▶ **What to work on**: Wherever the word "Example" occurs in the lines below, copy the whole line.

Dataset entries
* * * *

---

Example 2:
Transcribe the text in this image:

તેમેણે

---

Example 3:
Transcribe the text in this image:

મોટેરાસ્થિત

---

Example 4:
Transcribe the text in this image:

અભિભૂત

* * * *

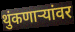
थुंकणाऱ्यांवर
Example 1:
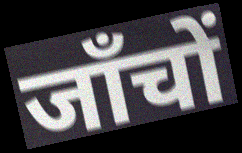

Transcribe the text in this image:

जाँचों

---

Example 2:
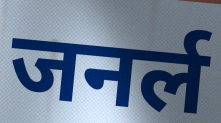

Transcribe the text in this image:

* * * *

▶ **Result for this exercise**:
Example 2:
Example 3:
Example 4:
Example 1:
Example 2:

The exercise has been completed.